For The Moms In the End of the Year Struggle
In recent weeks my mother has gotten in the habit of sending me random, encouraging and sometimes funny text messages throughout my work day. She sent one last week that caught me laughing waaaay out loud that my co-workers thought that I had lost my mind for a minute. She sent me the following text…
I thought of how my mother is a witness and a participant of the madness that happens in the morning. Basically, I’m a tornado or a hurricane (depending on how close in time I’m cutting it to get my daughter to school on time). There isn’t much yelling, but there are days when my 9-year-old is difficult and slow moving and I have to turn into Monster Mom. My mom helps us out a lot in the morning, but that still doesn’t cool down my stress my levels. Couple that with a day job that zaps much of my energy and whatever is left I attempt to give to her but it usually ends in a “fail” for me.

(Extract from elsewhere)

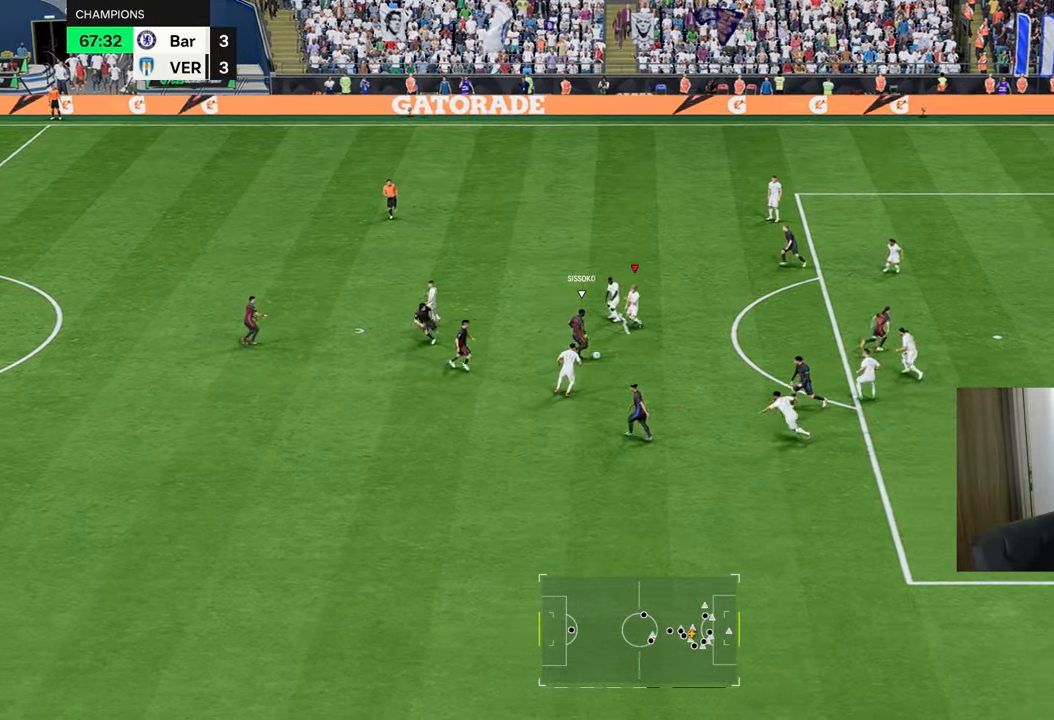
{"buttons": ["TRIANGLE", "L1", "L2", "R1", "R2"], "left_stick": "left", "right_stick": "center", "events": [[50, "CIRCLE", "down"], [50, "left_stick", "down"], [150, "CIRCLE", "up"], [216, "CIRCLE", "down"], [333, "CIRCLE", "up"], [433, "L1", "down"], [450, "TRIANGLE", "down"], [467, "left_stick", "left"]]}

So here we are faced with her last week of school. We’re almost at the finish line of another academic year. She struggled a bit, but I feel determined to work with her in areas she needs working in over the summer. Yeah, that sounds good and all.. but….
I need to work on that “but.”
In the meantime, my mother’s text reminded me of something I wrote towards the end of my daughter’s kindergarten year. It all started when I read a Huffington Post article from Jen Hatmaker. I responded with an open letter.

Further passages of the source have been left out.